The Nizkor Project: Remembering the Holocaust (Shoah)

Shofar FTP Archive File: people/l/lipstadt.deborah/press/christian-science-monitor.0893

Archive/File: holocaust/usa/lipstadt csm.081193
Last-Modified: 1994/07/29 

           Copyright 1993 The Christian Science Publishing Society   

                         The Christian Science Monitor 
                           August 11, 1993, Wednesday 
Lipstadt Free Press; 278 pp.; $ 22.95   
LENGTH: 492 words   
HEADLINE: Refuting Those Who Deny the Holocaust   
BYLINE: Judith Bolton-Fasman; Judith Bolton-Fasman is a freelance
writer who lives in Baltimore.   
BODY:    AT the dedication of the United States Holocaust Memorial
Museum in Washington last April, the history of the Holocaust was
more than a memory - it was a palpable presence. Yet that same week,
a Roper survey reported that 22 percent of the adults it polled
allowed for the possibility that the Holocaust had never happened.
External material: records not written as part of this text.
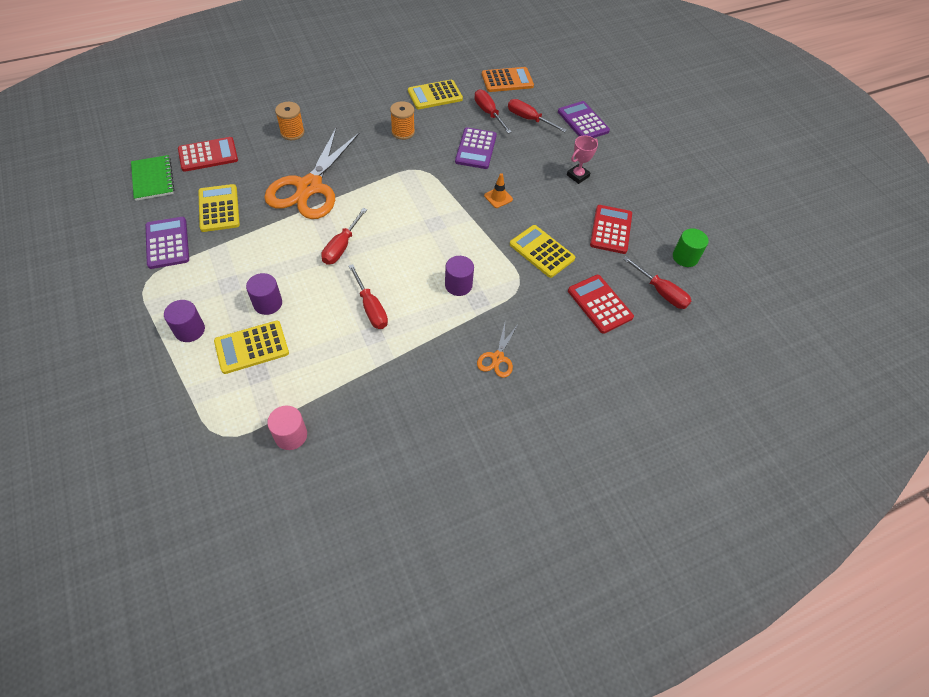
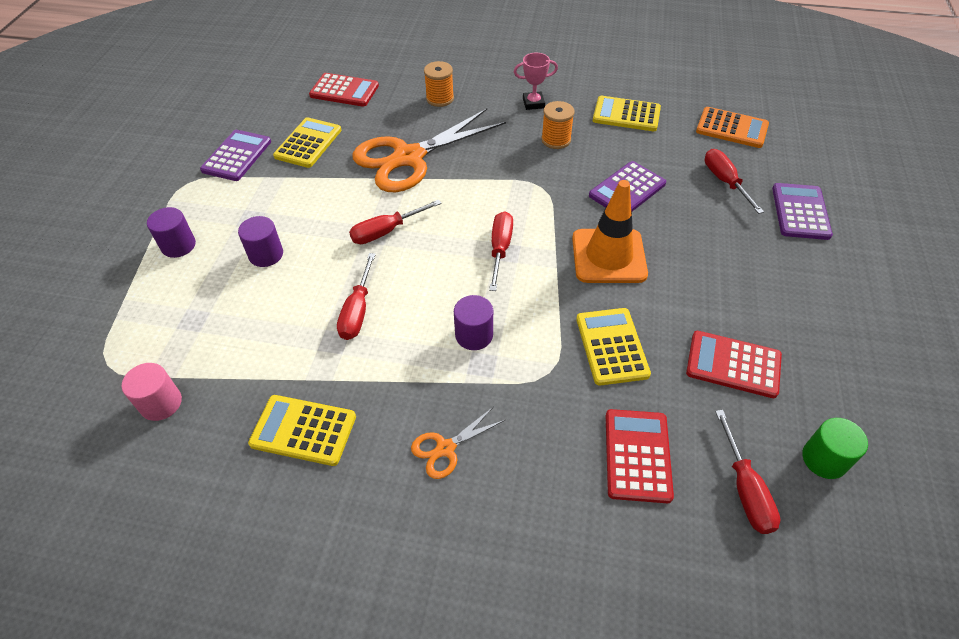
camera: 40 degrees right, 5 degrees down
green notebook [131,155,175,201] -> none
yellow calculator [214,321,289,374] -> yellow calculator moved to [248,395,356,466]
red screwdriver [474,89,512,134] -> red screwdriver moved to [489,211,513,291]
orange traffic cone [484,173,513,208] -> orange traffic cone [572,180,648,283], size x2.23
pink trophy [567,135,598,184] -> pink trophy moved to [514,53,558,110]
red calculator [590,205,632,254] -> red calculator turned 120 degrees counterclockwise [686,331,782,398]

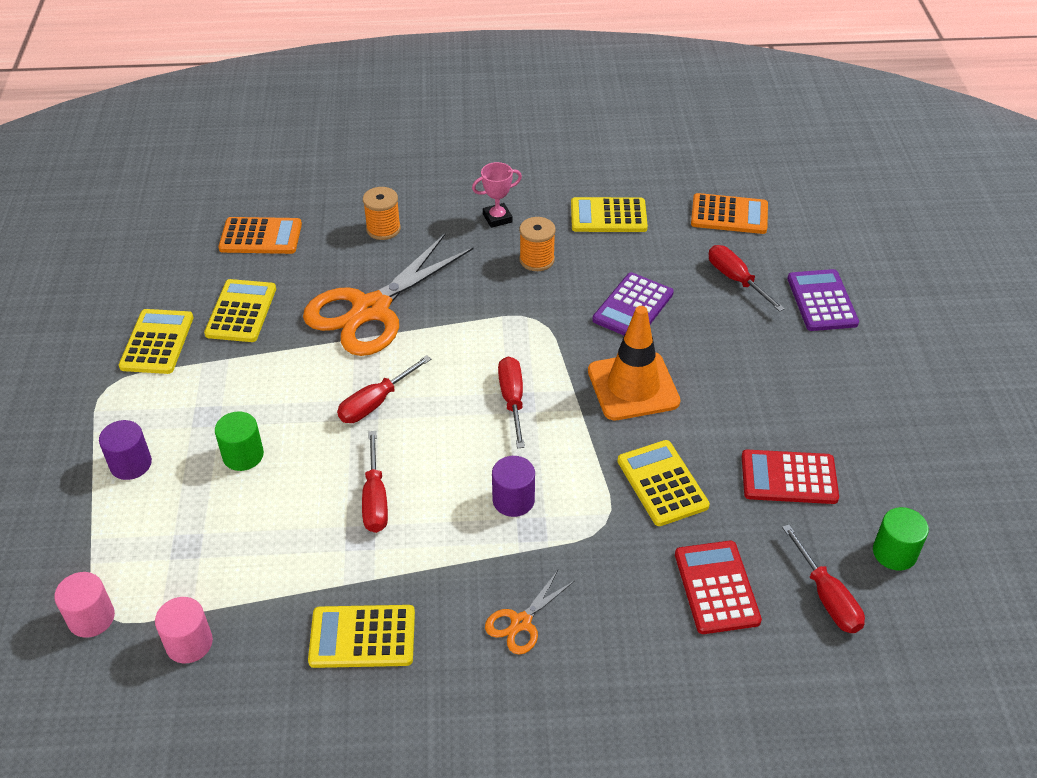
camera: 15 degrees left, 5 degrees down
purple calculator [200,130,271,181] -> yellow calculator [119,309,194,374]
purple cylinder [238,216,283,267] -> green cylinder [215,411,264,471]
red calculator [309,73,379,107] -> orange calculator [218,217,302,254]
none -> pink cylinder [54,572,115,638]

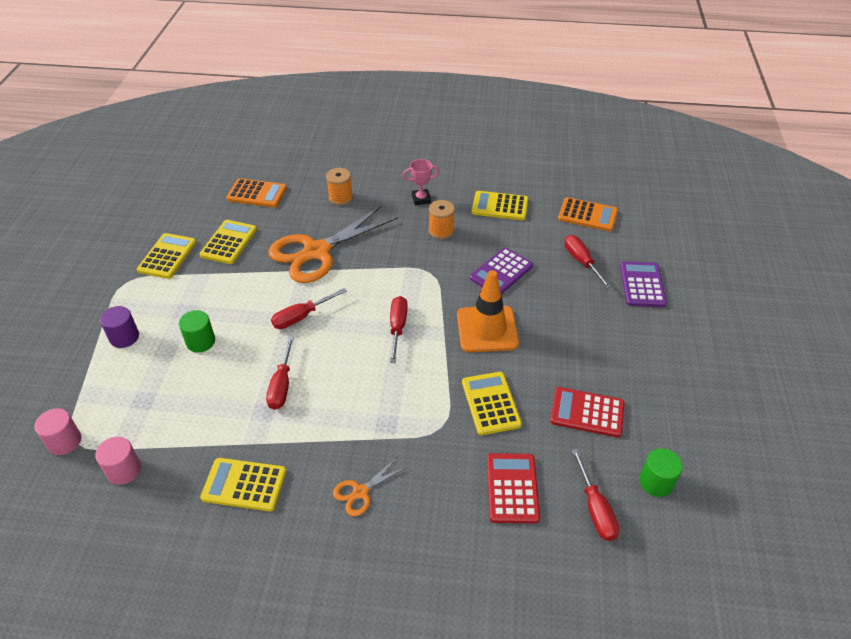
camera: 10 degrees right, 0 degrees up
purple cylinder [492,456,535,517] -> none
An
additional 12 percent doubted that Hitler's Nazi regime
systematically slaughtered more than 6 million Jews and other
minority groups.     
   In her important new book, "Denying the Holocaust: The Growing
Assault on Truth and Memory," Deborah Lipstadt elucidates that
paradox. She contends that an ignorance of history, misguided
interpretations of the First Amendment, and the growing visibility of
Holocaust revisionists have created the "other side" of an argument
that is not debatable. Nevertheless, Holocaust revisionism has been
insinuating itself into mainstream thinking.   
   Lipstadt traces Holocaust revisionism in America back to Harry
Elmer Barnes, a history professor who argued that the World War II
Allies were more brutal than the Germans and rationalized the
latter's virulent anti-Semitism. Barnes's successors currently
include Robert Faurisson of France, David Irving of Great Britain,
the German-born Ernst Zundel of Canada, and Fred Leuchter, a
self-described "execution-hardware expert" based outside of Boston.
In particular, they promote Barnes's contention that gas chambers
were "postwar inventions" fabricated to perpetuate the "evil image of
the Nazi empire."   
   By the 1970s, anti-Semites had repackaged Holocaust denial as
historical revisionism. In 1979 Willis Carto, founder of the
anti-Semitic Liberty Lobby, became a primary supporter of the
California-based Institute for Historical Review. As implied by its
name, IHR attempted to win scholarly acceptance for deniers. But its
transparent agenda, Lipstadt writes, was simply "the equivalent of
David Duke without his robes."   
   Holocaust revisionism has been more entrenched in German academia.
Lipstadt observes that President Reagan's visit to a German military
cemetery in Bitburg was a "political manifestation of this historical
tendency to try and normalize the German past...." Expanding upon
those "gray areas" of interpretation, conservative German historians
have also formulated what Lipstadt calls an "immoral equivalency" by
equating the Holocaust with other 20th-century atrocities.   
   But Lipstadt writes: "This is not a matter of comparative pain or
competitive suffering. It is misguided to attempt to gauge which
group endured more.... To attempt to say that all are the same is to
engage in historical distortion."   
   Holocaust deniers, who once were more blatant in their bigotry and
thus discredited themselves, have subtly blurred the line between
fiction and reality. "Denying the Holocaust" skillfully distinguishes
between the two, but in the process Lipstadt is, in her words,
"forced to prove" established facts.